Prior to the 2016 start of Cal State LA’s Prison B.A. Graduation Initiative, the pursuit of bachelor’s degrees remained elusive to most all incarcerated scholars in California. The four-year degree program covered by the Second Chance Pell Program implemented during the Obama administration graduated its first class in 2021, when 25 men walked across the commencement stage inside the Lancaster prison facility.
A slew of bills and initiatives preceded that ceremony.

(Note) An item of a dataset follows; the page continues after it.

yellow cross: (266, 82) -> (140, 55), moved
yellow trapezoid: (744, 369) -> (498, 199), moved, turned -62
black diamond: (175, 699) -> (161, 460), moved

Relevant legislation includes Senate Bill 1391, signed into law by then-Governor Jerry Brown in 2014. It amended the California Higher Education Code and opened the door for community colleges to offer programs in state prisons. In 2018, Brown signed a budget including $5 million for incarcerated and formerly incarcerated students.
Not to be outdone, in October 2021, Gov. Gavin Newsom signed Assembly Bill 292, a bill that’s supposed to help ensure ease of access to educational and other programming in state facilities. The same day Newsom approved that bill, he also signed AB 417, legislation that created the Rising Scholars Network so 50 California community colleges could provide additional funds for higher education services geared toward “justice-involved” students, namely those in state prisons. A few days later, Newsom signed Senate Bill 416, which tasks CDCR with prioritizing quality face-to-face instruction for students.
Upon initial reintroduction of college programs, Jackson said prison officials got behind higher education.
“In Folsom,” he wrote, “really competent and supportive proctors were hired to assist us with navigating enrollment, tests, obtaining college plans etc. However, as time progressed those supportive staff and proctors became fewer and far between.”
Now, it’s just “incompetence and obstruction,” according to Jackson, who also concluded that “prison officials have begun to weaken the infrastructure for higher education in prison, and have begun to actively obstruct our access to higher education programs, while at the same time putting out misleading press releases, statements and website [posts] claiming they are supporting higher education.”